While the VA says it is embracing alternative therapies, critics, including members of Congress, say the VA appears to want to keep the services under its own roof, where it can monitor treatment and control costs.
The Minneapolis VA hired its first chiropractor in 2014 and was overwhelmed by the response, with more than 850 visits in less than five months. Because of the demand, 23 veterans have been allowed to make appointments with chiropractors outside the VA. The Minneapolis VA said it hopes to have its second chiropractor in place this summer.
Dr. Carolyn Clancy, then the interim VA undersecretary of health, told a congressional committee in June that the VA is conducting research to identify predictors for veterans who abuse opioids and which veterans might respond best to nonnarcotic treatments. “We have some research going on in that area and we have a lot more to learn,” she said.
Success stories
Few dispute that the VA had a painkiller problem.
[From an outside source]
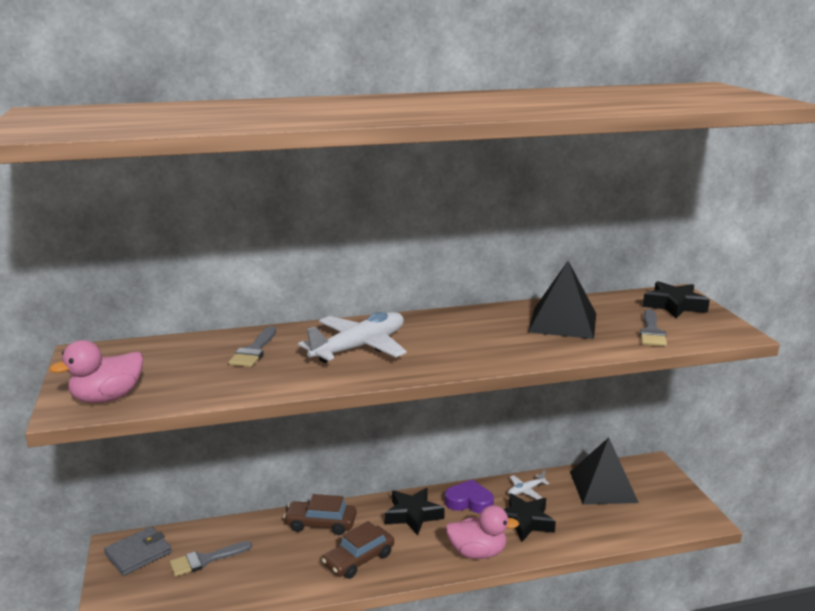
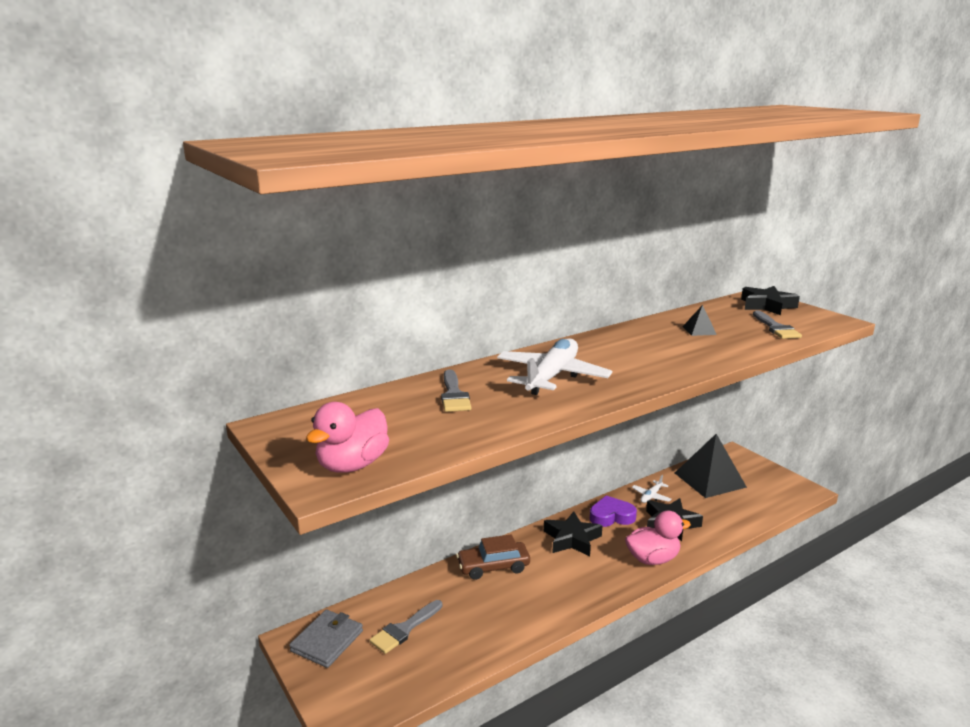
camera: 20 degrees left, 0 degrees up
brown car [322,521,394,579] -> none
black pyramid [528,261,596,339] -> black pyramid [683,305,717,336], size x0.44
Prescriptions for narcotics such as oxycodone and methadone had tripled nationally in the 11 years before the VA realized it had created a crisis of drug dependency among veterans.
The new goal: Instead of doling out addictive drugs that mask chronic pain, identify and treat its root causes.
Late last year, the National Institutes of Health and the VA announced 13 research projects totaling about $21.7 million over five years to study nondrug approaches to pain.
Given the limited number of people able to enter the trials, it could take at least five years to get productive data, said Georgetown’s Kaplan.
Air Force veteran John Szuch has no doubt about the value of these alternative approaches. “It literally changed my life,” he said.
Szuch was a tail gunner on B-52s, flying combat missions during the first Gulf War.
His service left him with a herniated disc and a severe stabbing pain in his thigh. Years of pain medications did not help.
He had tried meditation and sleep therapy. He was sedentary and anxious. His VA psychologist recommended he apply to the Minneapolis VA’s chronic pain rehabilitation program.
The four-week intensive residential program is the only pain program in Minnesota accredited by the Commission for the Accreditation of Rehabilitation Facilities.
Patients meet with practitioners from seven disciplines to develop a treatment plan that includes hourlong group sessions led by psychologists, occupational therapists, pharmacists and nurses.
Up and running for a little more than a year, it has graduated 33 vets, including Szuch.
“You have to be at the bottom of the barrel for the people offered this class,” he said. “People who go into this class, we’re in some bad places mentally. But you have to have the willingness to still want to get better.”